Fragmento citado
+ + + +
Antes de que nos liquiden, en agosto liquidamos todo






La cosa es así:

Mi novela  “Penales para el primer amor” descansa bien piola dentro de varias cajas desde enero de 2016. Mientras tanto, una secuela de esta, cuyo nombre no revelaré aún, está avanzando a los tropiezos y el final parece cercano. Otra espera ser revisada y corregida pronto. Y una tercera obra se asoma pidiendo pista y hasta es posible que les gane a todas las demás.

Frente a este panorama, sigo sin decidir qué carajo hacer con “Penales…”: si seguir dejándolo en sus cajas –que ya estorban bastante, porque vivo en una casa chica- o dejarla en libertad de una vez por todas –pese a que no sé si se lo merece-. Se me ocurren varias razones para dejarla salir, de las cuales mencionaré solamente dos, por pura pereza: una, ya mencionada, que las cajas me molestan, no tengo más espacio para seguir juntando porquerías; dos, necesito dinero, no sé si para recuperar las devaluadísimas inversiones de mis libros, para pagar la factura de gas, para irme de vacaciones o para solventar un proyecto editorial que está en pañales pero parecer querer gatear. Todas las opciones son igualmente válidas y ninguna es menos cierta que la otra.

A todo esto, como ya he dicho –probablemente no me escucharon porque suelo hablar bajito-, de “Lolei. Memorias de lo inconfesable” quedan unos pocos ejemplares y serán los últimos para siempre, pues no hay margen para una nueva edición.
+ + + +
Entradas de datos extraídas
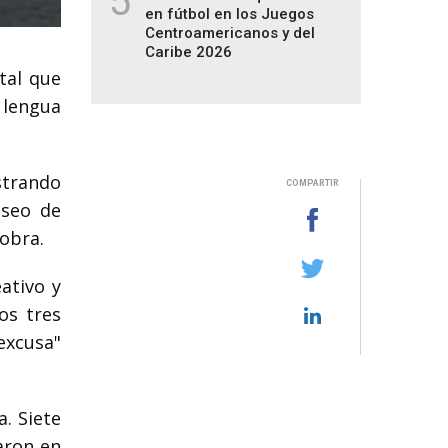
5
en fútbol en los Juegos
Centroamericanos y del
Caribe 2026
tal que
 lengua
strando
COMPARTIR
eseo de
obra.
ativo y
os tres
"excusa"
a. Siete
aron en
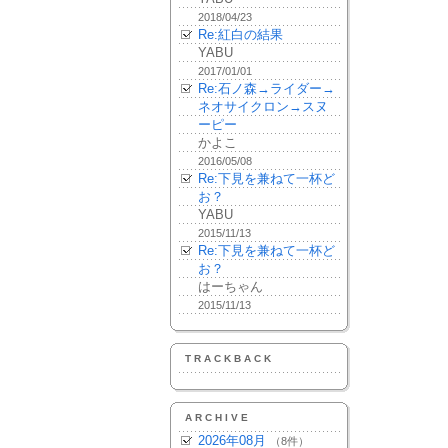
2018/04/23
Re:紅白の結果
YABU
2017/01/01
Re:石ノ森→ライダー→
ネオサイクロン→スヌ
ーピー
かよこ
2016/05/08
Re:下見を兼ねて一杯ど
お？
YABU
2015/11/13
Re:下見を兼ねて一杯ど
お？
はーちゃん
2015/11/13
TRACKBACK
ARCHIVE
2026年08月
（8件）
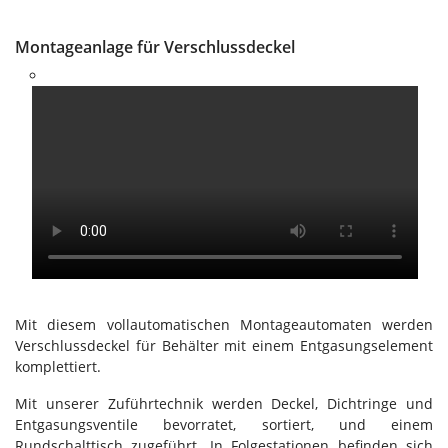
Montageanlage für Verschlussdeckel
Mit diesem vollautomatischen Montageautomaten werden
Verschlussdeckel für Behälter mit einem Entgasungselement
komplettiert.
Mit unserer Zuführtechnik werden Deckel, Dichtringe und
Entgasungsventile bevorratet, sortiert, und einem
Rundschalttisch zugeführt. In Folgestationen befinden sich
+ + + +
Qué harás
1) Transcribe del fragmento sobre la novela guardada en cajas el pasaje que empieza en las palabras "A todo esto, como" y termina después de "una nueva edición.".
2) Responde estas preguntas según el fragmento sobre la novela guardada en cajas:
(a) ¿Desde cuándo descansa en cajas la novela "Penales para el primer amor"?
(b) ¿Por qué estorban las cajas, según quien escribe?
(c) ¿Por qué los ejemplares que quedan de "Lolei. Memorias de lo inconfesable" serán los últimos?
3) Continúa el fragmento sobre la novela guardada en cajas a partir de su última oración.
El listado no tiene relación con el fragmento sobre la novela guardada en cajas.

Resultados del ejercicio
1)
A todo esto, como ya he dicho –probablemente no me escucharon porque suelo hablar bajito-, de “Lolei. Memorias de lo inconfesable” quedan unos pocos ejemplares y serán los últimos para siempre, pues no hay margen para una nueva edición.

2)
(a) Desde enero de 2016.
(b) Porque quien escribe vive en una casa chica.
(c) Porque no hay margen para una nueva edición.

3)
Ante tantas indecisiones se me ocurrió lo siguiente: una liquidación total, cortita y limitada como discurso de Macri.
Con total honestidad les digo que me hubiera encantado hacer sorteos, regalar ejemplares o premiar a mis amigos. Discúlpenme pero no. ¿Por qué no? Porque a esta altura de mi vida no tengo muchas ganas de seguir regalando mi trabajo y porque, “denserio”, necesitaré unos pesos extras  para pagar la próxima boleta de gas o merecerme unas vacaciones. (Las cuestiones de espacio antes comentadas también se tienen en cuenta).

(Como verán, la avenida por la cual transitan mis necesidades y mis prioridades es muy ancha)

A lo nuestro.

Sin perder de vista que todavía podés conseguir Lolei a $ 220 y Penales para el primer amor a $ 150 (¡¡gran promoción lanzamiento!!), lo que armamos con mi equipo de trabajo (jeje) son las siguientes promociones (*) (algunas incluyen regalitos que ni dios sabe que existen todavía. Ya verán…):

-Combo N°1: 1 ejemplar de Lolei + 1 ejemplar de Penales para el primer amor: $ 320.- Hay diez (10) paquetes disponibles.



-Combo N° 2: 1 ejemplar de Lolei + 1 ejemplar de Penales + 1 ejemplar de Nunca nadie me dijo que nada parece ser lo que parece + 1 ejemplar de 3° Congervencia nacional de Cuentos JunínPaís 2004: $ 400.- Hay cinco (5) paquetes disponibles




-Combo N° 3: 1 ejemplar de Penales + 1 ejemplar de Nunca nadie… + 1 ejemplar de Convergencia..: $ 250.- Hay dos (2) paquetes disponibles.






¿Ha visto usted qué bonito?

Ahora, algunas aclaraciones: como han visto, en los combos 2 y 3 aparecen algunos títulos que pueden resultar desconocidos. Pues aclaremos, dijo Lemos: Nunca nadie me dijo que nada parece ser lo que parece es mi primer libro de cuentos, publicado en 2006, y del cual atesoro exactamente ocho ejemplares, los últimos que existen en todo el universo. Siete de ellos irán a parar a mejores manos y me quedaré con un único ejemplar, para mostrarle a mis nietos.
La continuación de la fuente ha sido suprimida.